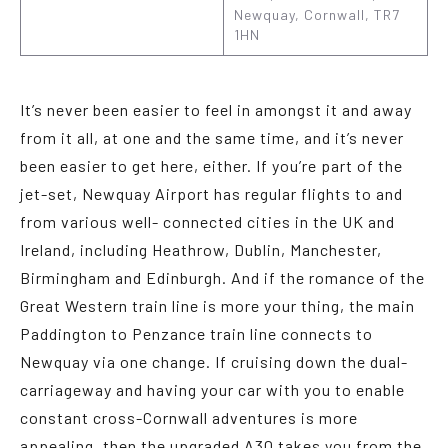
Newquay, Cornwall, TR7
1HN
It’s never been easier to feel in amongst it and away
from it all, at one and the same time, and it’s never
been easier to get here, either. If you’re part of the
jet-set, Newquay Airport has regular flights to and
from various well- connected cities in the UK and
Ireland, including Heathrow, Dublin, Manchester,
Birmingham and Edinburgh. And if the romance of the
Great Western train line is more your thing, the main
Paddington to Penzance train line connects to
Newquay via one change. If cruising down the dual-
carriageway and having your car with you to enable
constant cross-Cornwall adventures is more
appealing, then the upgraded A30 takes you from the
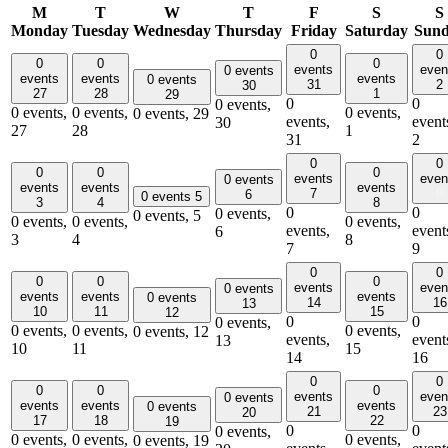
M
T
W
T
F
S
S
Monday
Tuesday
Wednesday
Thursday
Friday
Saturday
Sun
0
0
0
0
0
events
even
0 events
events
events
events
0 events
31
2
30
27
28
1
29
0
0
0 events,
0 events,
0 events,
0 events,
0 events,
29
events,
event
30
27
28
1
31
2
0
0
0
0
0
events
even
0 events
events
events
events
7
9
6
0 events
5
3
4
8
0
0
0 events,
0 events,
5
0 events,
0 events,
0 events,
events,
event
6
3
4
8
7
9
0
0
0
0
0
events
even
0 events
events
events
events
0 events
14
16
13
10
11
15
12
0
0
0 events,
0 events,
0 events,
0 events,
0 events,
12
events,
event
13
10
11
15
14
16
0
0
0
0
0
events
even
0 events
events
events
events
0 events
21
23
20
17
18
22
19
0
0
0 events,
0 events,
0 events,
0 events,
0 events,
19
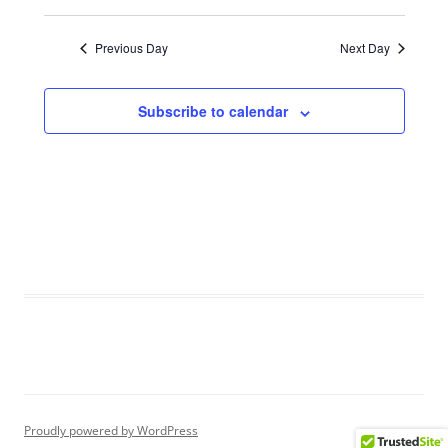
V
a
i
Previous Day
Next Day
t
e
i
w
Subscribe to calendar
o
s
n
N
a
v
i
g
a
t
i
o
n
Proudly powered by WordPress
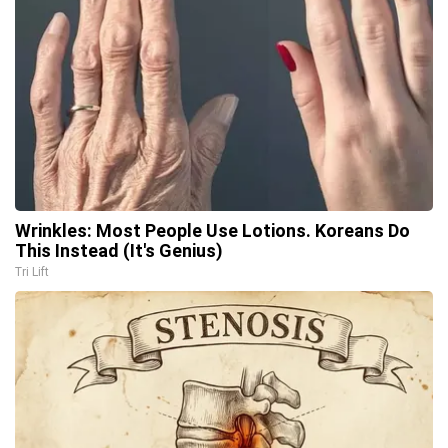
Wrinkles: Most People Use Lotions. Koreans Do
This Instead (It's Genius)
Tri Lift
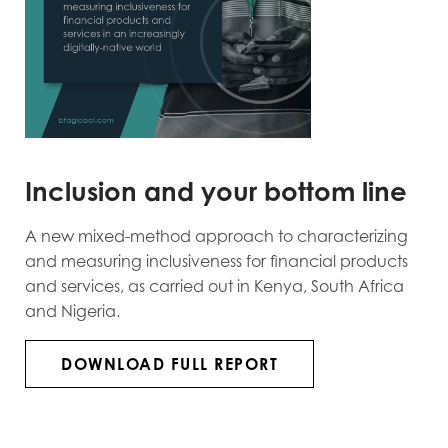
Inclusion and your bottom line
A new mixed-method approach to characterizing
and measuring inclusiveness for financial products
and services, as carried out in Kenya, South Africa
and Nigeria.
DOWNLOAD FULL REPORT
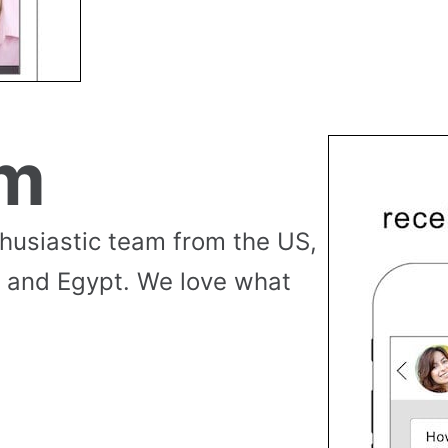
am
thusiastic team from the US,
 and Egypt. We love what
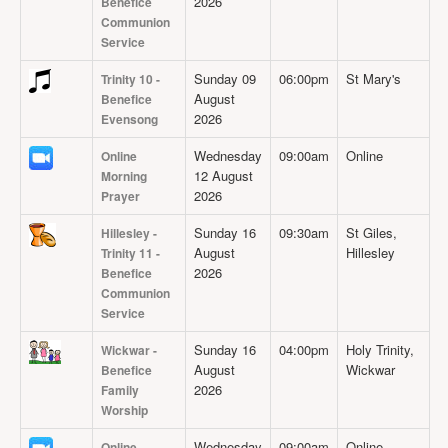
2026
Benefice
Projects
Communion
Service
Locations
Contact Us
Sunday 09
06:00pm
St Mary's
Trinity 10 -
August
Benefice
Safeguarding
2026
Evensong
Wednesday
09:00am
Online
Online
12 August
Morning
2026
Prayer
Sunday 16
09:30am
St Giles,
Hillesley -
August
Hillesley
Trinity 11 -
2026
Benefice
Communion
Service
Sunday 16
04:00pm
Holy Trinity,
Wickwar -
August
Wickwar
Benefice
2026
Family
Worship
Wednesday
09:00am
Online
Online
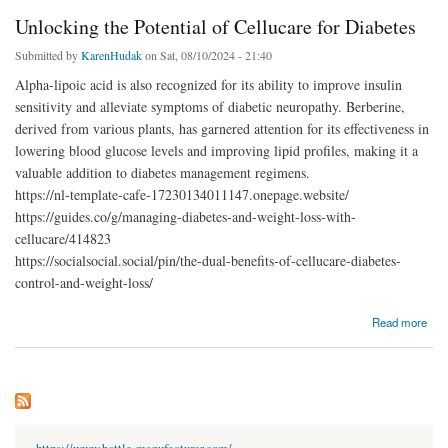
Unlocking the Potential of Cellucare for Diabetes
Submitted by
KarenHudak
on Sat, 08/10/2024 - 21:40
Alpha-lipoic acid is also recognized for its ability to improve insulin
sensitivity and alleviate symptoms of diabetic neuropathy. Berberine,
derived from various plants, has garnered attention for its effectiveness in
lowering blood glucose levels and improving lipid profiles, making it a
valuable addition to diabetes management regimens.
https://nl-template-cafe-17230134011147.onepage.website/
https://guides.co/g/managing-diabetes-and-weight-loss-with-
cellucare/414823
https://socialsocial.social/pin/the-dual-benefits-of-cellucare-diabetes-
control-and-weight-loss/
about Unlocking the Potential of Cellucare for Diabetes
Read more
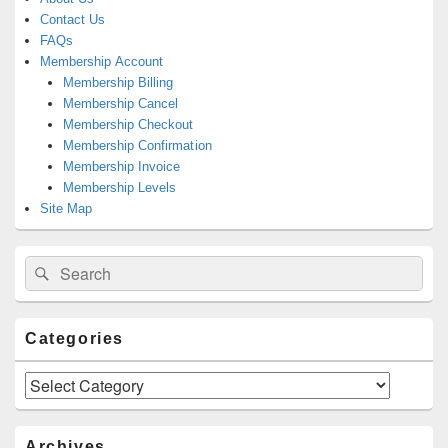
Contact Us
FAQs
Membership Account
Membership Billing
Membership Cancel
Membership Checkout
Membership Confirmation
Membership Invoice
Membership Levels
Site Map
Search
Search
for:
Categories
Categories
Archives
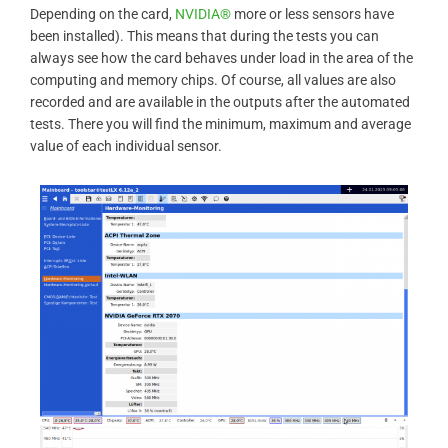
Depending on the card,
NVIDIA®
more or less sensors have
been installed). This means that during the tests you can
always see how the card behaves under load in the area of ​​the
computing and memory chips. Of course, all values ​​are also
recorded and are available in the outputs after the automated
tests. There you will find the minimum, maximum and average
value of each individual sensor.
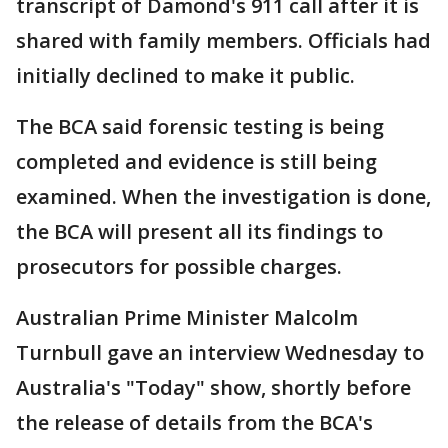
transcript of Damond's 911 call after it is
shared with family members. Officials had
initially declined to make it public.
The BCA said forensic testing is being
completed and evidence is still being
examined. When the investigation is done,
the BCA will present all its findings to
prosecutors for possible charges.
Australian Prime Minister Malcolm
Turnbull gave an interview Wednesday to
Australia's "Today" show, shortly before
the release of details from the BCA's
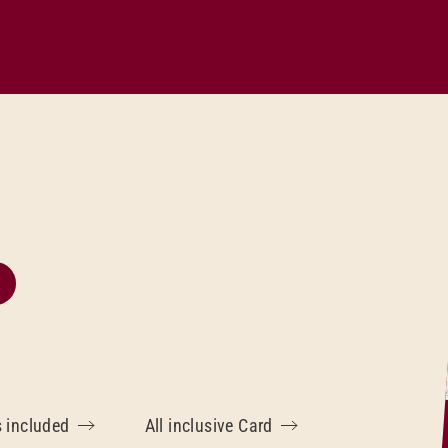
s included
All inclusive Card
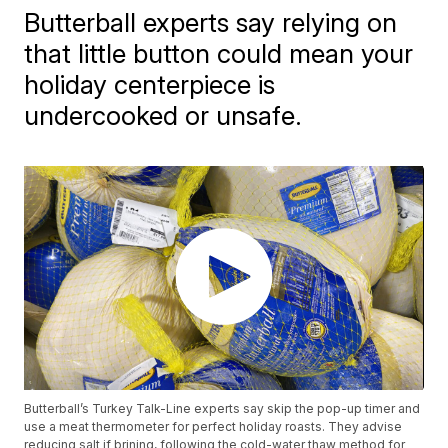
Butterball experts say relying on
that little button could mean your
holiday centerpiece is
undercooked or unsafe.
Butterball’s Turkey Talk-Line experts say skip the pop-up timer and
use a meat thermometer for perfect holiday roasts. They advise
reducing salt if brining, following the cold-water thaw method for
+ + + + + + +
» **Exercise requirements**: Take every line above that includes "Newquay" and list it.

» **Exercise result**:
Newquay, Cornwall, TR7
jet-set, Newquay Airport has regular flights to and
Newquay via one change. If cruising down the dual-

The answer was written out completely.